На первый взгляд кажется, что и в Венеции обнаруживаются те же соотношения, однако в истоках своих связи воды и камня в двух городах в принципе различны, что во многом определяется характером сакрализации городского пространства. Петербург, несмотря на официальное добавление к его имени приставки Санкт, и в истории, и в сознании людей более соотносится не с апостолом Петром, а с выдающимся, но земным строителем своим. Следующая отсюда череда замещений приводит не только к десакрализации Петербурга, но и к объявлению его антихристовым городом. В Венеции, при всей значимости творческого порыва земных строителей города, их труд и вдохновение оказываются вторичными и производными от божественного промысла, выраженного в предсказании, сообщенном святому Марку. В результате Петербург остается, по сути дела, без небесного покровителя, а Венеция поклонялась и поклоняется своему святому патрону, оберегающему ее. Воды в этом случае подчинены высшей воле и даруют камню если не вечность, то долгожительство.

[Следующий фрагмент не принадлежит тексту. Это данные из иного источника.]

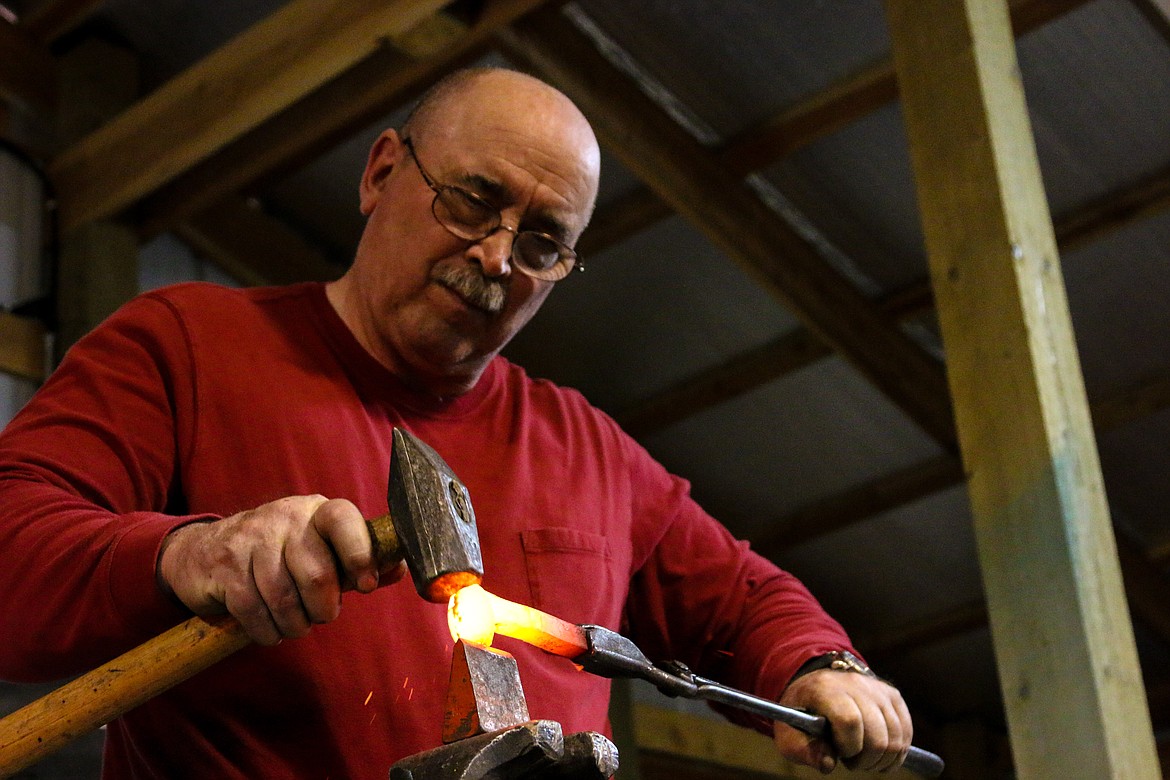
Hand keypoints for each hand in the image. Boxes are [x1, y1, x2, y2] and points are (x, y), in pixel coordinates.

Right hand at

По-разному представлена в двух городских текстах и проблема власти. Петр I, стоящий у начала северной столицы, и дальше остается ее первым и единственным властителем, мистически воплотившись в Медном всаднике так, что, несмотря на исторические перемены, петербургскую Россию трудно представить вне абсолютной власти, по преимуществу, в ее мужском выражении. Венеция, напротив, практически непредставима в качестве монархии, ибо ее выборные дожи и сенат, при всей масштабности их полномочий, утверждали себя и воспринимались народом как слуги Венеции, которая одна только и могла предстать в этом государстве коронованной особой.
В системе русской ментальной культуры Венеция в какой-то мере выполняет ту роль, которую могла бы выполнять Москва в случае большей проясненности и, главное, актуализированности московского текста русской литературы. Однако речь здесь, на наш взгляд, могла бы идти действительно лишь о той или иной степени замещения, но не о его полноте, ибо в силу всемирности Венеции функция ее как пространственного воплощения женской ипостаси в любом случае будет значима для России. Кроме того, женское начало в водном городе выражено неизмеримо сильнее, чем в любом городе земном.

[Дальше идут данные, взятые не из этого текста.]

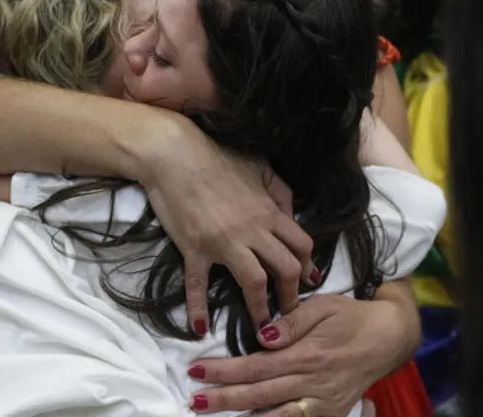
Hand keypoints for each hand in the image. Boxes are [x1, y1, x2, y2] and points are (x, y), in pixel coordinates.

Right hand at [141, 122, 314, 332]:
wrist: (174, 154)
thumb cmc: (217, 156)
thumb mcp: (259, 166)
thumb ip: (280, 192)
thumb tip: (292, 216)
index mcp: (268, 211)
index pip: (301, 245)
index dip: (308, 266)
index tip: (307, 281)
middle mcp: (252, 230)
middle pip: (286, 268)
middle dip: (292, 294)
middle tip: (290, 311)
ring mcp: (223, 242)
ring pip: (254, 281)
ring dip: (261, 308)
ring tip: (263, 327)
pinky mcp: (194, 249)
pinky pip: (198, 285)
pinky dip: (199, 309)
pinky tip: (201, 329)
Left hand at [187, 293, 416, 415]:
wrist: (390, 338)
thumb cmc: (352, 317)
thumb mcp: (322, 306)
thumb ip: (292, 322)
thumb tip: (263, 337)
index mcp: (307, 355)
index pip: (256, 366)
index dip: (224, 370)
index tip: (196, 369)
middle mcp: (312, 383)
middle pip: (258, 396)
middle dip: (223, 399)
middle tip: (193, 399)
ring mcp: (322, 404)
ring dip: (241, 416)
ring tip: (211, 412)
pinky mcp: (330, 414)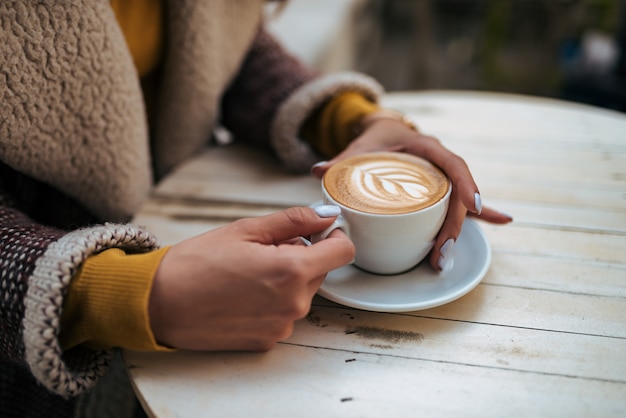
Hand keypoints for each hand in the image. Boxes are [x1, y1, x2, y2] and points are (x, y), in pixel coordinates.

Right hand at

Из всего сказанного следует, что петербургский и венецианский тексты русской литературы, в чем-то перекликаясь, в чем-то решительно расходясь, должны взаимно дополнять друг друга, и это в значительной мере подтверждается всем строем русской литературной венецианы, в которой на уровне пространства и имени, в системе зеркальных проекций и в ощущении жизни и смерти обнаруживаются специфические черты венецианского мира, фоново отсылающие читателя к миру петербургскому, но в глубинном значении не повторяющие его. В этом смысле венецианский текст сам по себе оказывается способным выполнять по отношению к автору и читателю своего рода компенсаторную функцию и уравновешивать противоположные начала даже вне эмпирического соприкосновения с Венецией. Следовательно, текст этот, подобно петербургскому, выступает в цельной системе уже как необходимая реалия бытия, и отношения с ним можно в какой-то мере рассматривать как показательные не только для отдельного человека, но и для всей русской культуры в целом. В этом качестве он и приобретает определенную автономность по отношению к городу, его породившему, что подтверждается значительным рядом произведений о Венеции, созданных авторами вне какого бы то ни было эмпирического соприкосновения с нею. Таким образом, русская венециана являет собой особый литературный пласт, благодаря которому в российском ментальном пространстве реализуется присутствие Венеции как необходимого душе уголка мира. За пределами своими, интегративно представленная в качестве цельного текста, Венеция продолжает жить как единица национального сознания, как комплекс смыслов и переживаний, в каковой функции ее трудно переоценить. Структуризация и анализ этой венецианской метареальности, существующей в русской литературе, и являются нашими задачами.
При этом необходимо отметить, что воссоздание сверхтекста — это всегда в той или иной мере акт мифотворения. Когда же речь идет о таких явлениях, как петербургский или венецианский тексты, степень мифотворчества заметно возрастает. Таков факт, который должен осознавать и с которым должен считаться и тот, кто воссоздает подобные метатексты, и тот, кто их воспринимает. В этом смысле совершенно справедливо замечание И. П. Смирнова о том, что «экспликация „петербургского мифа“, предпринятая В. Н. Топоровым, — еще один петербургский миф уже потому хотя бы, что она рассматривает его как в-себе-завершенный»[10].